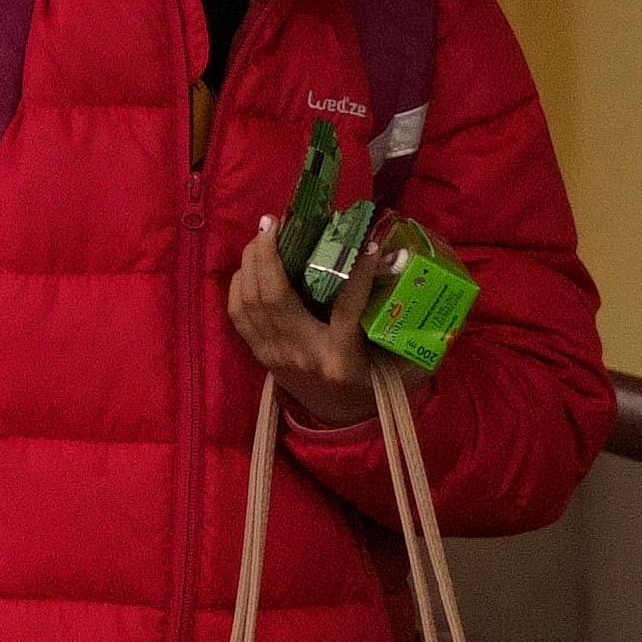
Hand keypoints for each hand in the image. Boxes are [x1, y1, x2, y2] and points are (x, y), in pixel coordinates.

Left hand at [225, 213, 382, 427]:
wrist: (339, 419)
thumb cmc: (370, 382)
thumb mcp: (397, 362)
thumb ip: (401, 319)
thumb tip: (403, 262)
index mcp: (341, 360)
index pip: (346, 309)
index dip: (358, 274)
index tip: (368, 244)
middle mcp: (303, 356)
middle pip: (275, 299)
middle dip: (270, 254)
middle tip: (276, 222)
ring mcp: (276, 356)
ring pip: (249, 303)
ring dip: (250, 263)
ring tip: (262, 234)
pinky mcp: (261, 355)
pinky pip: (239, 315)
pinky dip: (239, 284)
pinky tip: (250, 263)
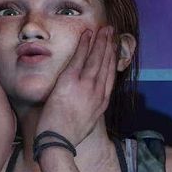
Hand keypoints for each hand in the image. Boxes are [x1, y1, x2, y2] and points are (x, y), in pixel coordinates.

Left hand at [36, 27, 115, 145]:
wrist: (58, 143)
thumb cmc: (67, 136)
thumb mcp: (86, 123)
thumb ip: (90, 109)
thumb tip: (89, 103)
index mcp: (102, 102)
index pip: (110, 76)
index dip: (112, 60)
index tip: (113, 49)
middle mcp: (98, 92)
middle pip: (107, 64)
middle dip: (110, 46)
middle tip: (112, 32)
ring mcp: (86, 87)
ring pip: (97, 58)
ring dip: (101, 41)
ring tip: (104, 29)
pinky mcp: (71, 82)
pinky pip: (80, 58)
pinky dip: (85, 45)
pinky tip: (88, 34)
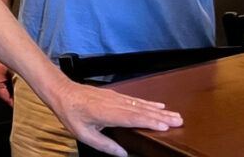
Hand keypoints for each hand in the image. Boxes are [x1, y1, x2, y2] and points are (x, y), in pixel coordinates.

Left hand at [49, 83, 182, 156]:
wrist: (63, 92)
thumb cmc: (72, 114)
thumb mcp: (84, 134)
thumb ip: (105, 145)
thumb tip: (123, 154)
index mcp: (107, 113)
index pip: (133, 118)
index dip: (150, 122)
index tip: (166, 126)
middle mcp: (115, 103)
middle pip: (142, 110)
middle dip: (162, 116)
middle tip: (180, 121)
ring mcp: (116, 98)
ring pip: (141, 104)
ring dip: (159, 110)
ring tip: (175, 115)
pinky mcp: (115, 95)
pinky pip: (136, 100)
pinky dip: (149, 103)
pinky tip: (158, 105)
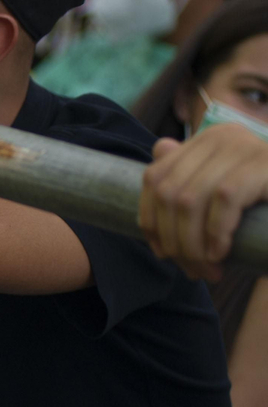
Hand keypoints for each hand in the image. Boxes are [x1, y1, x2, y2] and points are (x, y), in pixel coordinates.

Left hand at [140, 122, 267, 279]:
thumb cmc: (267, 209)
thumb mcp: (224, 194)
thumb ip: (191, 175)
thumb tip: (159, 151)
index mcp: (207, 140)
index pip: (155, 178)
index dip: (150, 219)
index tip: (162, 253)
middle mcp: (222, 135)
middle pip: (169, 193)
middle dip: (173, 240)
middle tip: (190, 271)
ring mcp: (245, 146)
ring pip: (189, 200)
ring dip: (192, 245)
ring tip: (207, 271)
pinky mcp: (263, 164)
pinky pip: (223, 200)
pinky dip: (216, 233)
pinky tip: (220, 255)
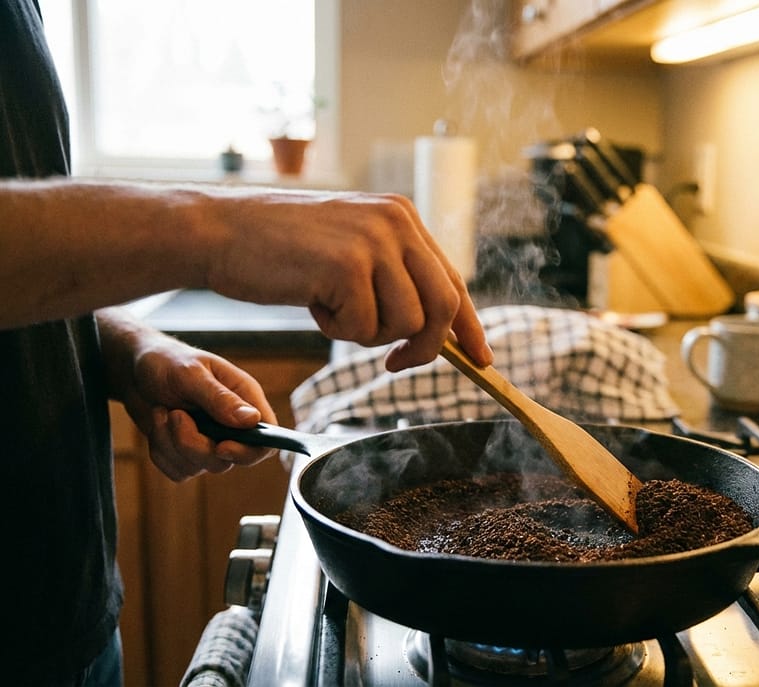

ACTIVITY:
Wherever the word "Left" occurs in the data, copy that whole line.

WRITTEN SOLUTION:
Left hand at [225, 213, 382, 427]:
Left hand at [36, 27, 115, 145]:
Left hand at [49, 83, 182, 156]:
Left hand at [140, 122, 267, 279]:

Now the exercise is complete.